Professional reports written by seconded consultant not ‘internal communications’

JuLi Lau, Sharpe Pritchard

Opportunities for secondments have increased greatly between public sector organisations and their professional advisers, as all parties usually benefit from the arrangement.

While a secondee who is a good fit may soon feel like part of in-house team, it is important to remember their official status. A recent case has confirmed that council reports written by a seconded external consultant are not exempt from disclosure under the Environmental Information Regulations on the basis that they might be considered ‘internal communications’.
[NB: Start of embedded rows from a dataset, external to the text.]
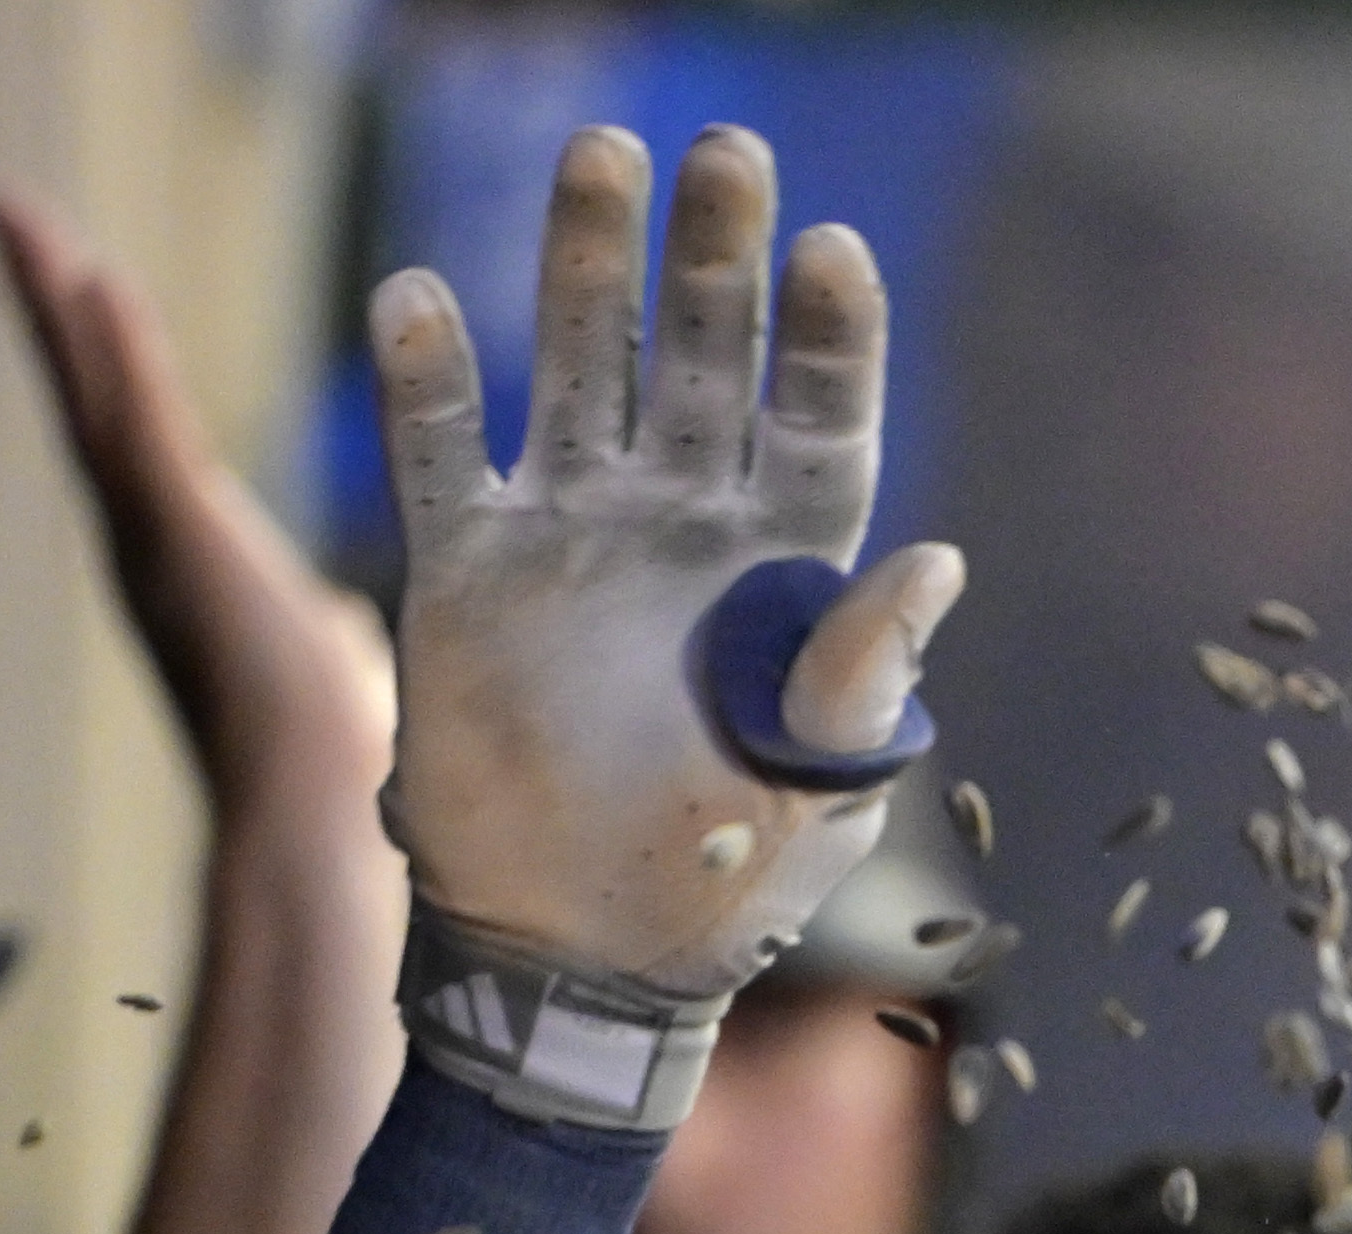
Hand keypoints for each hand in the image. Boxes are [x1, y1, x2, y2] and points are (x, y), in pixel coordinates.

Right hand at [0, 192, 396, 811]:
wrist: (316, 812)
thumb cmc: (331, 760)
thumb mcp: (325, 663)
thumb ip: (320, 630)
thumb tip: (342, 632)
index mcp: (184, 563)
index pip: (132, 435)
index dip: (101, 357)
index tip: (78, 279)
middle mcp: (148, 546)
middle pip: (87, 396)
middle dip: (48, 301)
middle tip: (8, 211)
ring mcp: (156, 542)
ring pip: (94, 397)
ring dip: (56, 300)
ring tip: (16, 213)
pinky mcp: (186, 541)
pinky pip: (141, 428)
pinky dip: (114, 355)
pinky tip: (91, 280)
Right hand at [373, 124, 960, 998]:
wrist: (583, 962)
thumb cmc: (723, 885)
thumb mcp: (819, 792)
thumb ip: (862, 679)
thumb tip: (937, 564)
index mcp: (786, 574)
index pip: (820, 426)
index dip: (830, 342)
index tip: (837, 252)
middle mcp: (684, 529)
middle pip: (707, 363)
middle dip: (716, 259)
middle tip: (725, 152)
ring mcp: (573, 538)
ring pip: (583, 370)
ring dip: (586, 268)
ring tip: (601, 153)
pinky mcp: (465, 577)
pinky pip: (442, 459)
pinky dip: (426, 383)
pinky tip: (415, 293)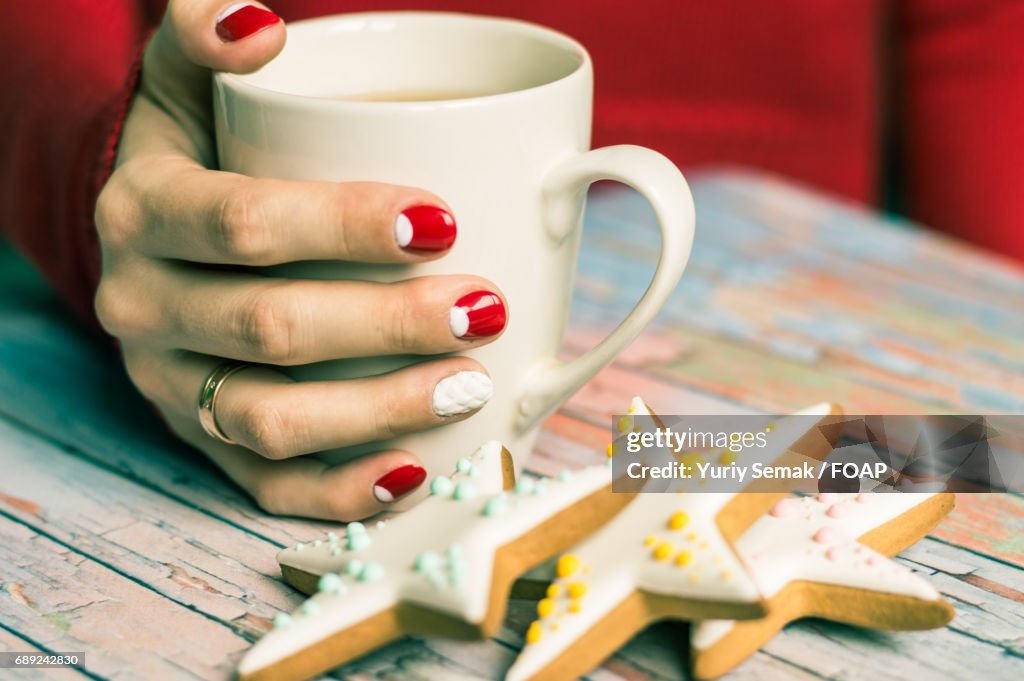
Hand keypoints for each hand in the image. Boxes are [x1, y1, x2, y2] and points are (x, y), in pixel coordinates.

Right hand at [93, 1, 506, 519]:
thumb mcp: (188, 83)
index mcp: (145, 213)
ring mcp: (172, 386)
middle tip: (484, 308)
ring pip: (270, 420)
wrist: (154, 240)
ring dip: (378, 411)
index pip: (244, 225)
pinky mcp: (201, 441)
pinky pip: (263, 486)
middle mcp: (145, 308)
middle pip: (269, 328)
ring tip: (470, 384)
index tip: (443, 219)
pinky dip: (339, 491)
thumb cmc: (200, 155)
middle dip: (386, 323)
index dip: (343, 225)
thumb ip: (203, 37)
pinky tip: (413, 472)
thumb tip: (257, 22)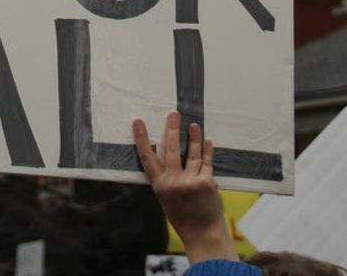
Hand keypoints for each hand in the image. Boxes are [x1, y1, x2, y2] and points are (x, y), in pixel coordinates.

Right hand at [133, 111, 235, 263]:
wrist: (203, 233)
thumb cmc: (183, 217)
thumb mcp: (166, 199)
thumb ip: (165, 180)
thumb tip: (166, 158)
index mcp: (160, 185)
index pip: (147, 157)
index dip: (142, 138)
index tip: (138, 122)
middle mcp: (174, 181)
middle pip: (171, 148)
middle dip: (171, 129)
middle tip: (173, 114)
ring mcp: (191, 180)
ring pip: (192, 152)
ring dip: (194, 137)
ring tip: (193, 125)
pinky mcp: (207, 181)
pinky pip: (207, 162)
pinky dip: (208, 150)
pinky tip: (208, 142)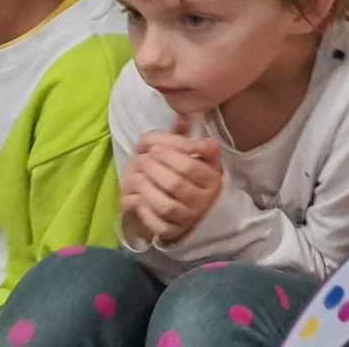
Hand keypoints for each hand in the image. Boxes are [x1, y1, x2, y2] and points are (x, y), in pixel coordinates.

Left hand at [121, 119, 223, 244]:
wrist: (199, 211)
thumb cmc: (195, 177)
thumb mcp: (198, 157)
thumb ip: (188, 139)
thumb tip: (183, 116)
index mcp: (213, 179)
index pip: (190, 167)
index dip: (170, 156)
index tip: (155, 148)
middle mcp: (204, 200)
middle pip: (176, 185)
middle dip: (155, 170)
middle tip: (142, 160)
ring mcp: (189, 218)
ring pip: (166, 205)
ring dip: (148, 190)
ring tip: (135, 177)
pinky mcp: (174, 232)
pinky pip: (158, 225)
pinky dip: (146, 212)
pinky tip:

Juli Lau, associate in the procurement team at Sharpe Pritchard, explains in more detail the case of East Devon District Council v Information Commissioner EA/2014/0072 (5 May 2015).

Background

East Devon District Council had contracted with construction consultants Davis Langdon for the services of their consultant Mr Pratten. He wrote a number of reports for the council concerning its proposed office relocation. Along with council meeting minutes on the same matter, these reports became subjects of a request for information made under the Environmental Information Regulations 2004 (EIRs).

Issues

It had been decided by the Information Commissioner, and not disputed by the parties, that the information was ‘environmental’ for EIRs purposes. The Information Commissioner agreed the council minutes were ‘internal communications’ and so exempt from disclosure under Regulation 12(4)(e), and the public interest test also favoured them being withheld. However the consultancy reports did not fall within that exception. The council disagreed, arguing that Mr Pratten was sufficiently embedded within the council for his reports to constitute internal communications.

Decision

The First-tier Tribunal (Information Rights) agreed with the Information Commissioner’s view that the reports were external communications. Mr Pratten was employed by Davis Langdon and seconded to the council as an independent expert to advise on behalf of Davis Langdon, who invoiced the council monthly for these services. Mr Pratten’s role was distinguished by the tribunal from that of a council employee or decision-maker because he provided input on behalf of Davis Langdon. He did so with their authorisation and with the obligation to report back to them with draft reports, which were reviewed by them, and that were written in his name and theirs. Other details regarding the practical arrangements between Mr Pratten, Davis Langdon and the council led the tribunal to find as a fact that the reports were provided externally and subject to sign off by Davis Langdon.

The council also argued that Mr Pratten had access to confidential and sensitive information and that such information was in the reports. While the tribunal accepts this, it did not consider that this led to the reports being internal communications.

The council’s arguments that the commercially confidential information and ‘course of justice’ exceptions under the EIRs apply, are pending further decision by the tribunal.

The tribunal went on to clarify that the EIRs exceptions to disclosure must be interpreted restrictively, in accordance with the European directive from which it originates. Any interpretation must also give effect to the Aarhus Convention, which indicates that studies commissioned by public authorities from related but independent entities, especially if disclosed by the public authority to a third party, cannot be internal communications. The tribunal found that this is analogous to the reports in the present case, which it considered to have lost any ‘internal’ quality once it was disclosed to Mr Pratten’s colleagues at Davis Langdon.

Lessons learned

Public authorities should ensure that where relevant, its employees should be made aware that the ‘internal communications’ exception under the EIRs may not apply to communications with those of their colleagues who are seconded from other organisations. Other exceptions to disclosure under the EIRs may apply, but a narrow approach will be taken to their interpretation.